### Problem:
What is needed is an exact copy of the lines in the listing below, from the one with "Ai pensia mai mică decât ar trebui? Soluţiile" up to and including the one with "15 APRILIE 2026", with no other lines.
*** Opening Information given ***
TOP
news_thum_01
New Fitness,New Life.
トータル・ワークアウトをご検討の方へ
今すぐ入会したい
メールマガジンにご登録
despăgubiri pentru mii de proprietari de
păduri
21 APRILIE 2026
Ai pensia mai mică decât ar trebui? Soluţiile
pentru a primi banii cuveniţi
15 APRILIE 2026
*** Closing Information given ***
*** Opening Information given ***
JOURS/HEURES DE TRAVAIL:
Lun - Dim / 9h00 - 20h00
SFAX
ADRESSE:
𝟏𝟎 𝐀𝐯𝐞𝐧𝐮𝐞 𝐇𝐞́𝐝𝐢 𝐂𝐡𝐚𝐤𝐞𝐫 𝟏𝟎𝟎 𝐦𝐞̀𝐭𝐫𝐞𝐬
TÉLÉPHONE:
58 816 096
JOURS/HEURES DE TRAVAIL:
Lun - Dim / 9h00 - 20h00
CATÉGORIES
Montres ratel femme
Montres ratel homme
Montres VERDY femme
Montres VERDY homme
*** Closing Information given ***
### Response for this exercise:
Ai pensia mai mică decât ar trebui? Soluţiile
pentru a primi banii cuveniţi
15 APRILIE 2026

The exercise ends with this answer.